[AIM OF THE TASK]: Search the entries below for the string "MILES" and give the number of lines that hold it, nothing else.

[Stored items from a collection]

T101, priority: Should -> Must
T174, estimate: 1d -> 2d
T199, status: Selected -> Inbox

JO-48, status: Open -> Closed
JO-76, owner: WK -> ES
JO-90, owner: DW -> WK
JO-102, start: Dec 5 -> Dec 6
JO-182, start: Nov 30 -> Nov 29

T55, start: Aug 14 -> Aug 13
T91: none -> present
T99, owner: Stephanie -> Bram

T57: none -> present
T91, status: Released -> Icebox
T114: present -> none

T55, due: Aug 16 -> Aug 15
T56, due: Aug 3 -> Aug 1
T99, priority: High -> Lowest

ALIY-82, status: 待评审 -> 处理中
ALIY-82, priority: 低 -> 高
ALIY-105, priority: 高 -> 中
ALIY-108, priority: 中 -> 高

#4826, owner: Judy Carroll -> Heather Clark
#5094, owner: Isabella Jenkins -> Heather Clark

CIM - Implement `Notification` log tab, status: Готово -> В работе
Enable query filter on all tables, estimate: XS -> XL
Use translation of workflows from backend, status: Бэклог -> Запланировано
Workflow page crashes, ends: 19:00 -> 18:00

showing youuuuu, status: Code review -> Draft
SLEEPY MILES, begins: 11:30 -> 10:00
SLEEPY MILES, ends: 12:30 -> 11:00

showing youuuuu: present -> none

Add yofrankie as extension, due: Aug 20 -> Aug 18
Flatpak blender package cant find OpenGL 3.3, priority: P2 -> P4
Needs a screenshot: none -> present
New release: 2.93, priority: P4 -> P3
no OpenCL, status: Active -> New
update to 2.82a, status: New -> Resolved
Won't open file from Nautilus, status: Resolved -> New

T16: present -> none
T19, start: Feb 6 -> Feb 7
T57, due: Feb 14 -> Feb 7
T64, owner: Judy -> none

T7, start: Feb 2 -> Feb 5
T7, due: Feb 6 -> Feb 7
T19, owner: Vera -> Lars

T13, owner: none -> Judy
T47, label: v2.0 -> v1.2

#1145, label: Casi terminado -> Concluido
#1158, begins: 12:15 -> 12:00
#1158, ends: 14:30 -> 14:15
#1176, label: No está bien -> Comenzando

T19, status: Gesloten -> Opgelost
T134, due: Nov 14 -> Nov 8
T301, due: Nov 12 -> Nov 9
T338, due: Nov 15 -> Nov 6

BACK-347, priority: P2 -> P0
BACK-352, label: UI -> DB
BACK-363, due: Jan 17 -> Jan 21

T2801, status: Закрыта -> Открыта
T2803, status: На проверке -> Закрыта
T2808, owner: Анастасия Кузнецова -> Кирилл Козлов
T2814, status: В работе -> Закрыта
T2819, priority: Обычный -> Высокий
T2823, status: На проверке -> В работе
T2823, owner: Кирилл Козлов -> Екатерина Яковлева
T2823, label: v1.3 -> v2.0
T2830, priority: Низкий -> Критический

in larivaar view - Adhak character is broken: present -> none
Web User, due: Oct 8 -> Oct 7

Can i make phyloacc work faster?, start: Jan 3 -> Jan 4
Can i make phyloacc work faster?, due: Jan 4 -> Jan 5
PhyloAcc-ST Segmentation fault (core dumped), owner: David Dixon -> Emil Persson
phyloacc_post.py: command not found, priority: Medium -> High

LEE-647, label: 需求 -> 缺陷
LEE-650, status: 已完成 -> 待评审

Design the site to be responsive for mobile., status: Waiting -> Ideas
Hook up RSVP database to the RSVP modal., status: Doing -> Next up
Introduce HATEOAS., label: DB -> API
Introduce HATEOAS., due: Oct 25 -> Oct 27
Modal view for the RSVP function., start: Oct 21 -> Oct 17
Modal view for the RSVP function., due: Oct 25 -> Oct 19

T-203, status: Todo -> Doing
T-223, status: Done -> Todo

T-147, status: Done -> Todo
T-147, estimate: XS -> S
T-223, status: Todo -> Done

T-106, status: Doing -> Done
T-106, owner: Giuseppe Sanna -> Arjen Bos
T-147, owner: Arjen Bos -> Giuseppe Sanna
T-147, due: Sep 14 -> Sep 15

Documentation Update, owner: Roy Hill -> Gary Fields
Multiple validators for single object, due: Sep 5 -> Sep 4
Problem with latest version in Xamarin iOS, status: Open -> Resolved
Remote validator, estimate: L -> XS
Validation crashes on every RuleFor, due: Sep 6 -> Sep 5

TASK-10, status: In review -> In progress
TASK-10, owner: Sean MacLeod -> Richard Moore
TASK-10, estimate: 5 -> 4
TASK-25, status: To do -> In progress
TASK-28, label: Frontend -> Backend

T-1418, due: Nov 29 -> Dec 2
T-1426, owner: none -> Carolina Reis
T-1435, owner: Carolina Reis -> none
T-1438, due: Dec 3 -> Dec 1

[ANSWER TO THE EXERCISE]: 2